# what is hpet mode?



## DTV DRAGON (Mar 30, 2010)

hey guys can ya tellme what hpet support and mode realy does in the bios,, it says it a high precision event timer, whatever that means, and by default it is set to 32bit mode. should i do anything with it like set it to 64 bit mode? or is it a waist of time?


----------



## francis511 (Mar 30, 2010)

I think it`s for hyperthreading.


----------



## DTV DRAGON (Mar 30, 2010)

hmm could be, but if iam running a 64 bit do ya think its a benifit for me to change it to 64 bit mode cause default is 32bit?


----------



## francis511 (Mar 30, 2010)

http://en.wikipedia.org/wiki/HPET

There`s an entry in wikipedia but it didn`t make it much clearer for me !


----------



## W1zzard (Mar 30, 2010)

HPET is a new timer that you can use to measure time. it's more accurate than previous methods, but only supported on vista and up

due to buggy implementations sometimes the 64 bit counter in the bios/motherboard doesnt work with the implementation in the 64-bit os, that's why you can change it to 32-bit here.

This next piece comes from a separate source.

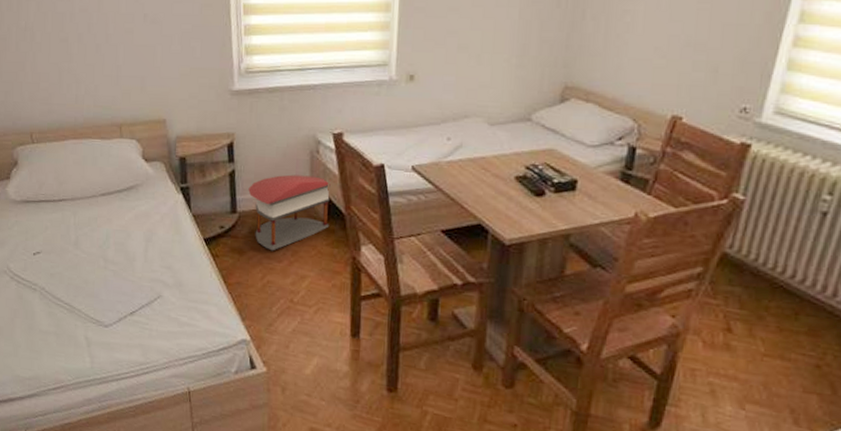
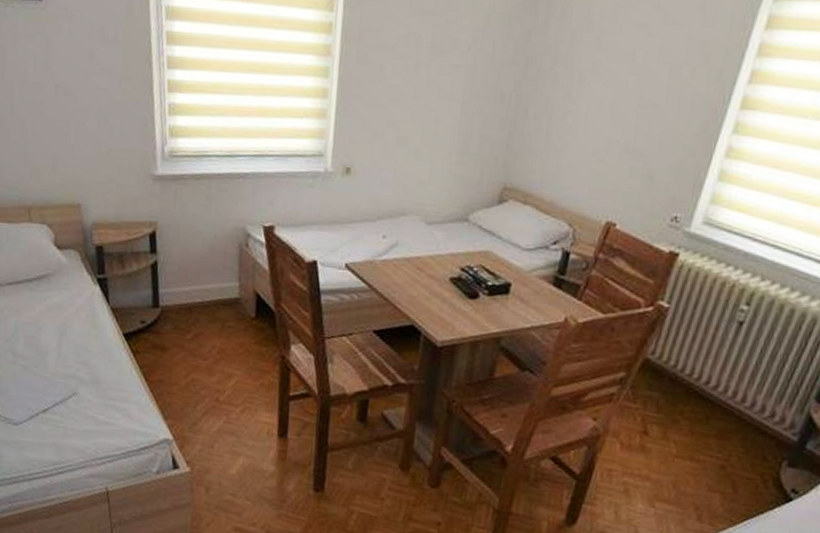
side table: present [248,174,331,251] -> none [172,268,260,348]

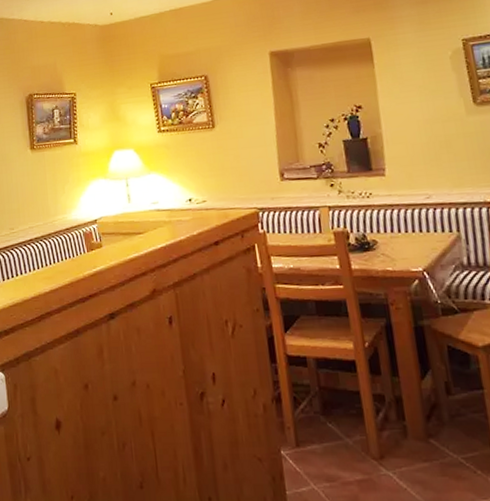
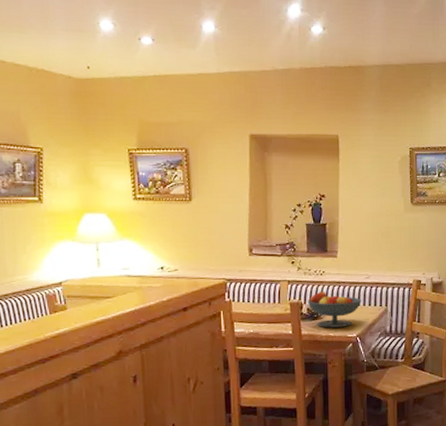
fruit bowl: none [354,216,424,261] -> present [307,291,362,328]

no reason to change it to 32-bit unless you have problems

all that changes when going from HPET to no HPET is that QueryPerformanceCounter uses the HPET, or not. nothing else


----------



## DTV DRAGON (Mar 30, 2010)

so you are saying just leave it as is at 32 bit even though i have a 64 bit win7? or try 64bit and see if its buggy or not  lol


----------



## W1zzard (Mar 30, 2010)

set it to 64-bit if you want, makes no difference really

you can run this http://msdn.microsoft.com/en-us/library/dd424533.aspx to check if your hpet works right

oh i forgot .. with hpet enabled, applications that use timer functions gain a very slight performance benefit

also look in your PC's Event Viewer for a HAL error like this:
'Initialization of the High Precision Event Timer failed due to a BIOS configuration problem'


----------



## DTV DRAGON (Mar 30, 2010)

you have given me more info on it that i can understand ,then what i found googling it


----------



## 95Viper (Mar 30, 2010)

Older Intel specification paper on High precision event timers, if you like reading, it may explain things.

If you don't like reading; there are a couple of pictures.


----------